The ecclesiological document of Vatican II, Lumen Gentium, does not reject this metaphor entirely, but it does dethrone it, preferring a multiplicity of metaphors taken from scripture — see paragraph 6 for a whole collection of these. There are a number of other metaphors for sin in scripture and tradition, too: “missing the mark” and sickness (for which grace is the remedy) are two that come immediately to mind.
This ecclesiological change and its implications are still being worked through by the church. The issue of whether church teachings are binding on Catholics according to the same formalism that a nation’s laws are binding on its citizens, with the associated expectation of requesting dispensation in special circumstances, strikes me as one of the inconsistencies identified by Roger Haight that still need to be resolved.
Another thing I came across this week that I found disturbing was this tweet from a young Catholic woman:
When I get married birth control will NEVER be an option.
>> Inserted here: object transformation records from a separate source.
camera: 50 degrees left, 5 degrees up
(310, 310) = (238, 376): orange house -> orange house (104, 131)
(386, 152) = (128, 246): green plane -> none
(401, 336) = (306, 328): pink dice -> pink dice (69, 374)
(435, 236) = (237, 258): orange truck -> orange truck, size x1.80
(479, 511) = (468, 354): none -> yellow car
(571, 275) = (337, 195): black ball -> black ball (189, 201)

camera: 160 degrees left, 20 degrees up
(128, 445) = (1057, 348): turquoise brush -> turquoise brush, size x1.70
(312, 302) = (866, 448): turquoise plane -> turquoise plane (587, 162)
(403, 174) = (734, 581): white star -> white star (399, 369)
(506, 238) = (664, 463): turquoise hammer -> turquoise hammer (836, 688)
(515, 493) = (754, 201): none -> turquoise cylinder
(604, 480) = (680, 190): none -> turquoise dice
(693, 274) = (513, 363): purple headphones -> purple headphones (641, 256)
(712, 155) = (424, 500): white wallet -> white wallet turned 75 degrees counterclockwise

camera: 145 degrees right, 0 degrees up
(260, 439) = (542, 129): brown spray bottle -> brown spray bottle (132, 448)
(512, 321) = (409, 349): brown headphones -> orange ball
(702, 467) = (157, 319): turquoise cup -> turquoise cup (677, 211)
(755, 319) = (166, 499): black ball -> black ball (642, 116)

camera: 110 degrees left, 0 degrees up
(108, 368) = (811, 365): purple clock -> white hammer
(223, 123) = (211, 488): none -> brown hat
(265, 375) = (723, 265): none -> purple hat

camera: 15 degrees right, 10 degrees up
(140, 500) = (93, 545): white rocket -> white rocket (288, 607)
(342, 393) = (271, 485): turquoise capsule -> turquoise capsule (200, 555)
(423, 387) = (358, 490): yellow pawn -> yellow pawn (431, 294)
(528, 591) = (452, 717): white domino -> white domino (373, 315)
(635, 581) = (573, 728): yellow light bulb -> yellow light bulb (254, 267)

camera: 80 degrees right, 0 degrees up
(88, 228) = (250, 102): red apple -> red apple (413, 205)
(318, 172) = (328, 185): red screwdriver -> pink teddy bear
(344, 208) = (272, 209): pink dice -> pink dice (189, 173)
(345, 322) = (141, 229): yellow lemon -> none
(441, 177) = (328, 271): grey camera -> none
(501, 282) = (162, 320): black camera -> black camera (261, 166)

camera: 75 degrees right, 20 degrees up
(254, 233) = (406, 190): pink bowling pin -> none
I'm not an animal; I can control myself. #NaturalFamilyPlanning 😏👶👼
What a very starved theology of sexuality is implied here! There seems to be no room for the unitive aspect of marital sex at all. “I’m not an animal, I can control myself” equates sexual desire with lust with animalistic impulses to be controlled. Where is the understanding of sex as an expression of the intimate love between spouses? Isn’t that the foundation of a Catholic theology of sexuality, which is seen as most authentic when, or only authentic if, its expression is open to new life within a sacramental marriage?
I find the arguments made by Bennett about the positive aspects of NFP’s holistic approach to fertility to be a much better basis for encouraging the use of NFP among young people than a shame-based focus on self-control.
 But if it’s not really code, we need to do a way better job at getting the word out, especially given other recent trends in the church lately.
 Yes, there are married Catholic priests presently serving parishes. They generally converted from Anglicanism, which permits married priests.